This paper provides a methodology that is practical and logical in its approach to provide answers involving the evaluation and development of unconventional reservoirs. Multiple sources of data are analyzed to estimate the effectively stimulated volume of reservoir for horizontal wells in the Wolfcamp formation in the Midland Basin of west Texas. Estimating this volume is critical in determining optimum spacing and stacking of horizontal wellbores in unconventional reservoirs.
Stimulated Reservoir Volume (SRV), as determined from microseismic, locates seismic events due to rock failure but does not necessarily represent the reservoir volume contributing to production. The reduced volume contributing to production is defined as the Contributing Reservoir Volume (CRV). This paper presents a workflow of using three methods - interpreted microseismic, proppant material balance, and calibrated hydraulic fracture modeling - to collectively estimate the CRV in hydraulically fractured horizontal Wolfcamp wells.
Microseismic data is interpreted both by applying a discount factor based on industry studies and by analyzing locations and concentrations of events. Then a method of proppant material balance is used to estimate the maximum propped dimensions based on the mass of sand that is placed in each cluster of perforations. Finally, a calibrated geomechanical hydraulic fracturing model is used to model the CRV of 25 wells drilled in the Wolfcamp throughout the study area.

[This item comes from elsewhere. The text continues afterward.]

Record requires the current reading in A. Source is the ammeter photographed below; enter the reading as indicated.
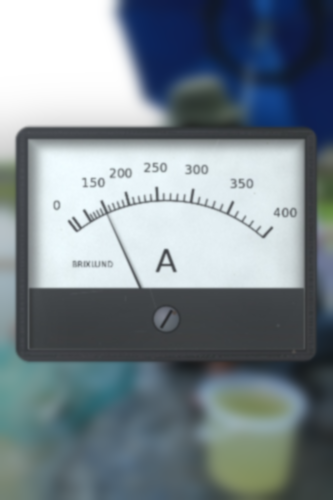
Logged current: 150 A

The Wolfcamp formation of the southern Midland Basin has been a popular target for vertical well production for many years (Fig. 1). The Wolfcamp is organically rich and well within the maturity window for oil. It is 1,500 to 2,500 ft thick throughout the heart of the basin and is broken down into four main subsections, labeled A, B, C, and D from top to bottom (see Fig. 2). Recently, horizontal wells in the Wolfcamp have been shown by multiple operators to have significant economic profitability in many areas of the Midland Basin.